# ACM2006 - A spray of mud (official pic thread - post yours here!)



## red-haze.com (Jan 16, 2004)

*Trail pics*









Tall Surly dude









Zach Rockets









Ryan looks amazed


----------



## red-haze.com (Jan 16, 2004)

*ACM2006 - A spray of mud*

Good to see everyone, make new friends and enemies 
din't see a post yet, so started my own









Getting ready









Some Portlanders, Angela, Ryan, and Tim









Getting their picture taken...

more...


----------



## red-haze.com (Jan 16, 2004)

Walt flys like a blur









Tim acts surprised









Meatfoot survives


----------



## red-haze.com (Jan 16, 2004)

*Sunshine at last*









Lef-T rolls it out









Angela and Susan reflect on the day









*Dirty Bird!*


----------



## shiggy (Dec 19, 1998)

Thanks, Bob. Please post more if you have 'em.

I took only jumpy, sometimes really dark video which I need to (learn to) edit. Some of it is pretty fun. Sure flattens everything, though.


----------



## Sasquatch (Dec 23, 2003)

Here's a few teasers for now. I'll try to post more tonight.

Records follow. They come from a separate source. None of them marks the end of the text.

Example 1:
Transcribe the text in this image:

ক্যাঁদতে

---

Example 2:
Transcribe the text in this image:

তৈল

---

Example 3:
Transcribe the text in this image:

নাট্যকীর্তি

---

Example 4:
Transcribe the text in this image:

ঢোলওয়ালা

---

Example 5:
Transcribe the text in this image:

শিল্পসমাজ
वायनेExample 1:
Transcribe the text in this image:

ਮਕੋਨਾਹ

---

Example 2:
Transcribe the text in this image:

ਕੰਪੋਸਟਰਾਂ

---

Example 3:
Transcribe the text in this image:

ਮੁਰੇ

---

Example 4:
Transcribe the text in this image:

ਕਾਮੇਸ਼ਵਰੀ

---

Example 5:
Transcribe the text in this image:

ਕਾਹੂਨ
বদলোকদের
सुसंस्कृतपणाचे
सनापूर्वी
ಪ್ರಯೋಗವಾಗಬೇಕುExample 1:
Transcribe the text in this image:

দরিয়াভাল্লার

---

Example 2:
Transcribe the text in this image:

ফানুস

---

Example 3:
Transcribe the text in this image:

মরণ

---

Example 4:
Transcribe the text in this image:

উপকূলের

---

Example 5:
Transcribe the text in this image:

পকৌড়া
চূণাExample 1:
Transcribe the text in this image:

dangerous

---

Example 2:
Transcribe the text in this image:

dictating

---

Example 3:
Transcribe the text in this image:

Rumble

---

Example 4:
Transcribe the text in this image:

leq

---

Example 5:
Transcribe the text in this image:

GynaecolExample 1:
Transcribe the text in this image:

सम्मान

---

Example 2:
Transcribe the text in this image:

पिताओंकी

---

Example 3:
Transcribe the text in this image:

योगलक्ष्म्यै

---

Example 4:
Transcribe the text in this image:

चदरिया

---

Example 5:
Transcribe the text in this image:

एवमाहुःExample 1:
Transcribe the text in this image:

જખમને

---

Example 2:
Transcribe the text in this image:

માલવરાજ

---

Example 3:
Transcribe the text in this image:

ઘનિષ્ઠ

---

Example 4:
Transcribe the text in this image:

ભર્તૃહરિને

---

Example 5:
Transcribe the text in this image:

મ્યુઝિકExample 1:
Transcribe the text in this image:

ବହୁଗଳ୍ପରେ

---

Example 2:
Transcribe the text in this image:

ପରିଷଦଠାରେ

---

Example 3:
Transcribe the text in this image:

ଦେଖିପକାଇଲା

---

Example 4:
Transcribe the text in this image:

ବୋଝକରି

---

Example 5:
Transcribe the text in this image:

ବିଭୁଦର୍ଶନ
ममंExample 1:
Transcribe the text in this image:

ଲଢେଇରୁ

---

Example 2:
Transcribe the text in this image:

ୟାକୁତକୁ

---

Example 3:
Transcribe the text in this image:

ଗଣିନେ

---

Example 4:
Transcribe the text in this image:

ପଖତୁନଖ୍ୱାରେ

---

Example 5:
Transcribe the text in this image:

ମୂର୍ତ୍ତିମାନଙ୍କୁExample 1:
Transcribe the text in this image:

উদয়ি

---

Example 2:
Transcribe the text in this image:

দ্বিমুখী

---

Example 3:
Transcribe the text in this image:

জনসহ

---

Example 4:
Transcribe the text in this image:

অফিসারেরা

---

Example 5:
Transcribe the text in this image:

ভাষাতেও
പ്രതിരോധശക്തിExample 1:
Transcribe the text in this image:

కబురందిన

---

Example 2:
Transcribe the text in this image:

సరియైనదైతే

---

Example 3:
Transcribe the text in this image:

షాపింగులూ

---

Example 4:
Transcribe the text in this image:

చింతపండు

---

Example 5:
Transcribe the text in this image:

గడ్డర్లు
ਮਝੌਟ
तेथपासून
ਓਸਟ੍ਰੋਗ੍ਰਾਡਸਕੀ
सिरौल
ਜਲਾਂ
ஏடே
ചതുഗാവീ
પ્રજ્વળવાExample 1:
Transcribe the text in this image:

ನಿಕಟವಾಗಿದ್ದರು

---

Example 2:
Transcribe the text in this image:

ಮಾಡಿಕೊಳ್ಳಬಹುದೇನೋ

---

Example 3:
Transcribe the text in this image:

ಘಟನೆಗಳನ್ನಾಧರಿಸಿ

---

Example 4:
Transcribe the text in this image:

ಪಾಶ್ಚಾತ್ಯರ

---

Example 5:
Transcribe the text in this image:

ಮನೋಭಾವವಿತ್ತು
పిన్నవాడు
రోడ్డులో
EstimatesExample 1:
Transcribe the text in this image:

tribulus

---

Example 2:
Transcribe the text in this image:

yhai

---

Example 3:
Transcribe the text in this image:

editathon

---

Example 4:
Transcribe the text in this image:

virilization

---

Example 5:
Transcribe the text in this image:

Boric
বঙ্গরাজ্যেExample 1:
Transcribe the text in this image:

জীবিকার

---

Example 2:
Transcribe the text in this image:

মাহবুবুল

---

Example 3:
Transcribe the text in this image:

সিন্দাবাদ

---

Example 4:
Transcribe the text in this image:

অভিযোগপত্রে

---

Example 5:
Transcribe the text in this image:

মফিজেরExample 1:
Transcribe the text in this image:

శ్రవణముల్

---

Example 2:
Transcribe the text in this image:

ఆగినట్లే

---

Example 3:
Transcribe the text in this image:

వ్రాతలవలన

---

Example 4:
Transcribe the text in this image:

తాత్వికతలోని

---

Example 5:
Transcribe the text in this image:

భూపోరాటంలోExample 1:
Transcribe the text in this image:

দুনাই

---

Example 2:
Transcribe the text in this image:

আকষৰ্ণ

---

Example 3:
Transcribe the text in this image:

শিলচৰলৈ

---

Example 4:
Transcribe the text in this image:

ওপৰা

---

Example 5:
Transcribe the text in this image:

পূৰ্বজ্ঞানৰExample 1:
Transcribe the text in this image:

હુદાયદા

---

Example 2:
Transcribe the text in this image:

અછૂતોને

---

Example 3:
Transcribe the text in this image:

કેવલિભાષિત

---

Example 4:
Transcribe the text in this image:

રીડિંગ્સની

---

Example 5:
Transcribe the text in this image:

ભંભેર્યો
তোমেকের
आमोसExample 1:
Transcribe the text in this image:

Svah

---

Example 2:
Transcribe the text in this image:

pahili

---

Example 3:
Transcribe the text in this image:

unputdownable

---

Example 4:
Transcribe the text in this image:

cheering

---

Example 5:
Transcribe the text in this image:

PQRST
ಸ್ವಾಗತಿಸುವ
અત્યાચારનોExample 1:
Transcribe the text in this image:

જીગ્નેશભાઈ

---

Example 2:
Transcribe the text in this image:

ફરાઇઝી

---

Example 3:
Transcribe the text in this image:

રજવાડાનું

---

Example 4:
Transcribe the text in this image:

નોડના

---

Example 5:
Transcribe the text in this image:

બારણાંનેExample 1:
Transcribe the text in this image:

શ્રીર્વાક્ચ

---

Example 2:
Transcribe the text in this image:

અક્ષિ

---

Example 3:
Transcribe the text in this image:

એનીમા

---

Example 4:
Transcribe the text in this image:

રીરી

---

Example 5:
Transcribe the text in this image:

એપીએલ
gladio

I had a great time yesterday, and met lotsa cool folks. 60 riders came out, and everyone went home satisifed. It was fun to show off our trails, and I must say, most of them were in pretty great shape. We've put forth lotsa hard work on those trails, and it paid off, with extra miles, and better conditions. There was a little mud, but not too bad. We even got lucky with the weather, and didnt see any rain until we were done riding. It was truly the best ride of the summer.  
It was also great to see so many different DOD people, new and old, come together to pull the day off with out a hitch.


----------



## hiawatharider (Nov 12, 2005)

Thanks again for the great ride. Seems wierd to put these photos on the SS side but Meatfoot would smile on the endevor. Now let's see if I can make the photo side work. Round one it seems. Guess I can't hog server space with photos...


----------



## hiawatharider (Nov 12, 2005)

Round too...wish I had more film for the day. Ya all take care.


----------



## shiggy (Dec 19, 1998)

My first video clip: The Pubic Zone, 35 sec, 4.56MB, Quicktime format. Cheezy sound effects.

Please right-click and copy file: http://mtbtires.com/movies/acm06/pubic_zone.mov

A version without the sound effects. Much smaller file (1.7MB): http://mtbtires.com/movies/acm06/pubic_zone2.mov


----------



## Sasquatch (Dec 23, 2003)

Here's some more pictures

The supersecret gravel pile









SSConny riding Barbie









She's into bondage









Randy Blue. He had the biggest camera, and looked like he knew what he was doing, so I'm looking forward to seeing a few of his shots.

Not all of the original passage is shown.